The other thing that the lack of blunts impacted was the size of the disengages. It was possible to slide your blade along the other, and then up the other side. Doing this with our simulators doesn't work nearly so well, with the blunt and tape catching on the blade as you try. Also, it felt like the blade was a bit lighter than I expected - if the edges were truly sharp, the geometry would by definition be different than the simulators we use, with that much less metal on the edge.

Speaking of sliding the blades, what you may have heard about edges catching on edges is absolutely true. It isn't predictable or consistent, but when you're sliding edge on edge, there are catches that happen which absolutely impact the movements that you're making. If you can utilize it quickly when it happens, you might be able to save your life! On the other hand, it really made it more important to have your edge on their flat if you're trying to displace their blade with an attack.

Finally, hand shots. It was very clear that while it may still be a low-percentage shot, that the tip of a blade isn't going to bounce off as readily as a blade with a bird blunt on top would. Rather, it seems that if someone really wants to take the shot, that it would be very possible for the blade to skip into the guard, and into your hand... and along it, through it, and into your wrist and arm from that angle. Super problematic for continuing the fight.

Having had this experience, if you have the opportunity to do the same, I really recommend it to a serious student of historic swordsmanship. It highlighted a number of reasons we really do what we do, and gave a very tiny and controlled taste of what it meant to be across from three to four feet of sharp steel.

So! That was sure a thing. Soon I hope to have more Good Historic Material up, now that I've got a bit more free time and brain space.


  1. Neat!
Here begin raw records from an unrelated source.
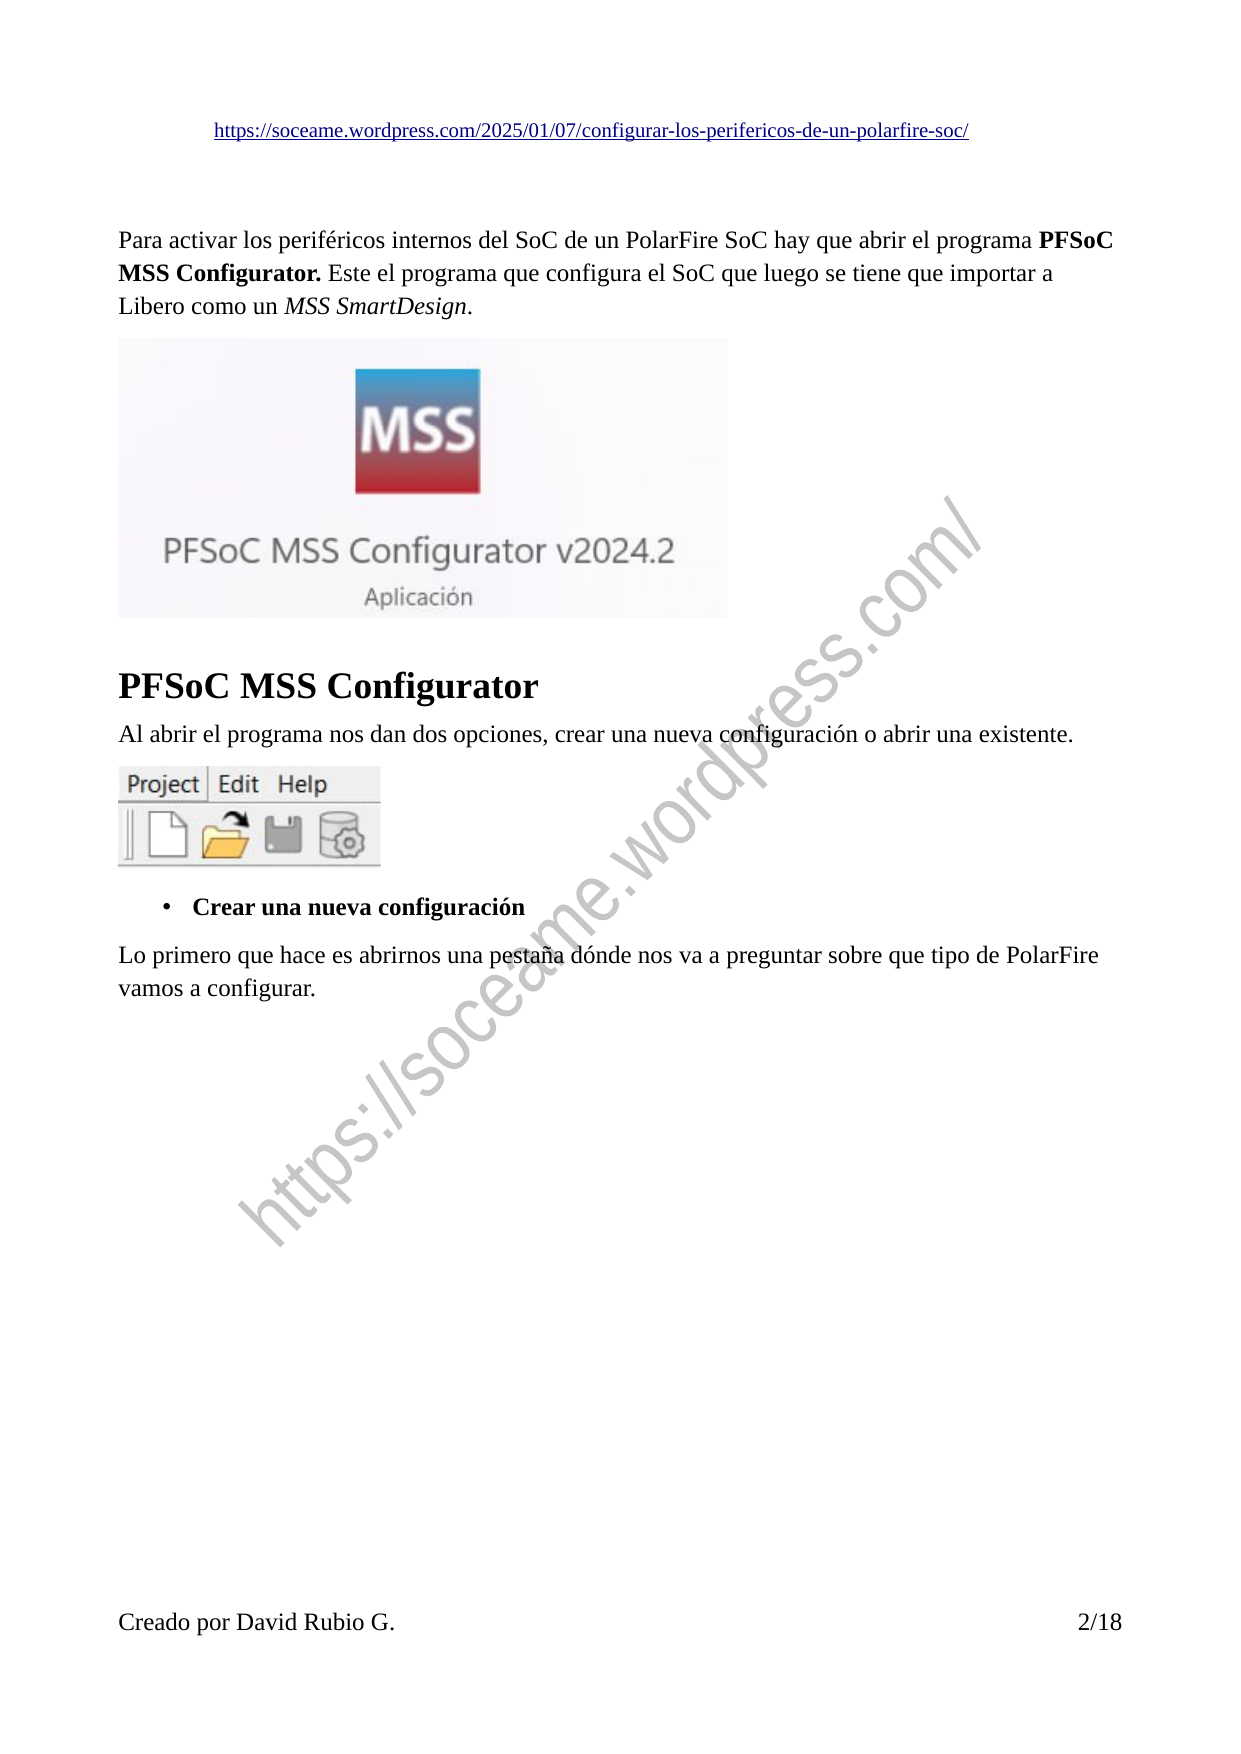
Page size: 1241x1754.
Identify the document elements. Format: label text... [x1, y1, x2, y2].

picture [118, 338, 728, 618]
text Al abrir el programa nos dan dos opciones, crear una nueva configuración o abrir una existente. [761, 719, 1122, 747]
subtitle PFSoC MSS Configurator [118, 663, 1122, 706]
text Lo primero que hace es abrirnos una pestaña dónde nos va a preguntar sobre que tipo de PolarFire vamos a configurar. [118, 940, 1122, 1002]
text Para activar los periféricos internos del SoC de un PolarFire SoC hay que abrir el programa PFSoC MSS Configurator. Este el programa que configura el SoC que luego se tiene que importar a Libero como un MSS SmartDesign. [118, 225, 1122, 319]
picture [118, 766, 381, 868]
list [592, 892, 1122, 921]
list Crear una nueva configuración [162, 892, 600, 921]
text Al abrir el programa nos dan dos opciones, crear una nueva configuración o abrir una existente. [118, 719, 758, 747]
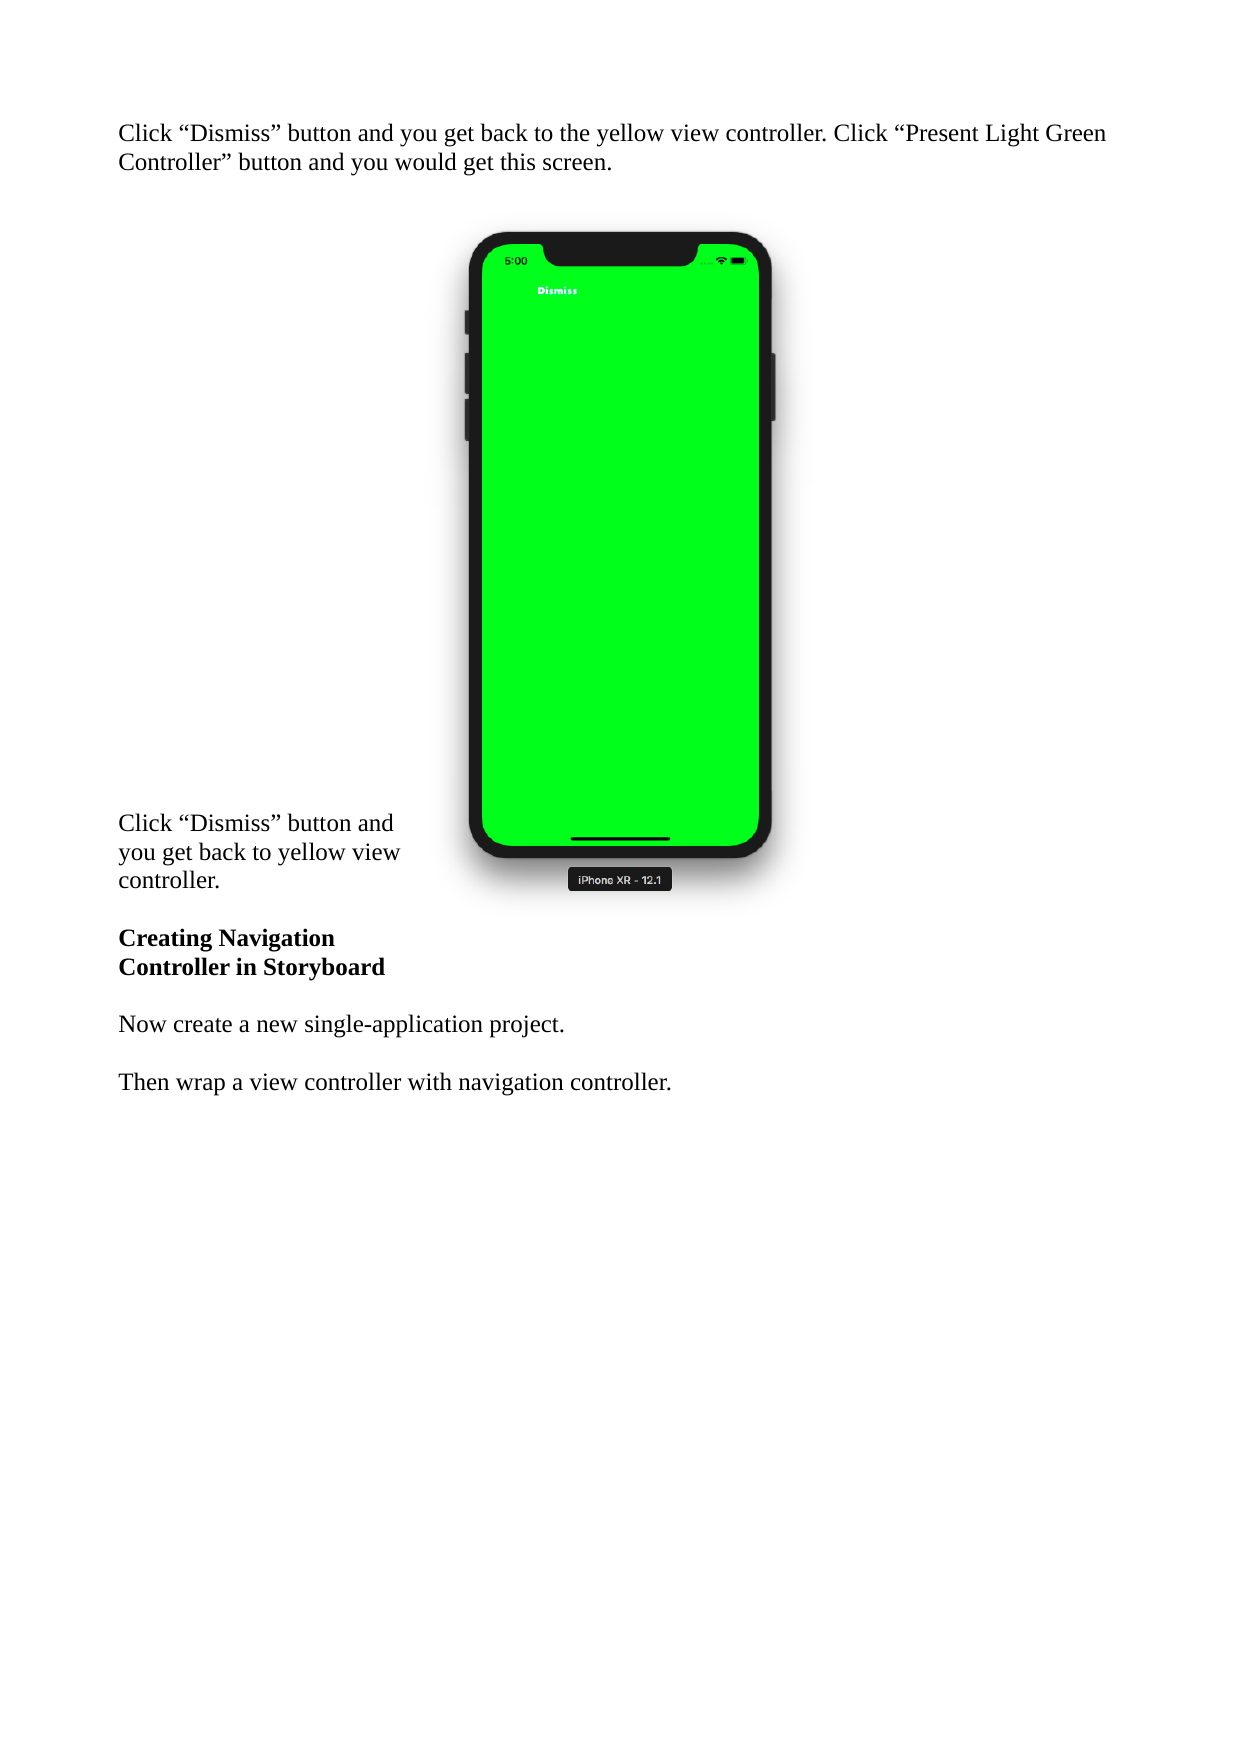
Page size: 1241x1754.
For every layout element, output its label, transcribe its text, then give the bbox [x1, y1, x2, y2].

I was interested in this topic a while ago - it's the reason that every time I re-tip my rapier, I take a few thrusts at my practice dummy with it naked. Because that tip adds so much weight and wibble to it.

    I have heard of some HEMA guys putting a narrow strip of duct tape on the edges of their rapiers to simulate that sort of binding. I'm not sure how to feel about this, but it would be an interesting start, if you wanted to try that at some point. I know you care about keeping your swords clean more than I do, so I'd even be willing to lend you one of my sword to do it with.

    1. I'd be interested in trying it, but I don't think it'd bind in remotely the same way. Too consistent along the length of the tape.

    2. Fire Bow puts leather on the tip of his sword instead of rubber blunts. It keeps the sword more stream-lined than blunts. I'm tempted to try that and see how it goes, but I think the rubber blunts distribute the force better, making it a little more opponent-friendly than a leather tip.

    3. I'm thinking of doing that as well, but I'm hesitant for similar reasons, as well as simple maintenance. (I can retip a blade in like 30 seconds with a blunt and tape, y'know?) I may have to get him to show me how he retips the blade and I'll see how that goes.

    4. This has been a hot topic among blade practitioners for a while now. It sound like a real and exciting learning experience!

    5. It was both real, exciting, and learning! :)

      More seriously though, I think that once someone hits a level of experience with fencing, it's important to do something like this because it puts a lot of the actions we learn into a very different context.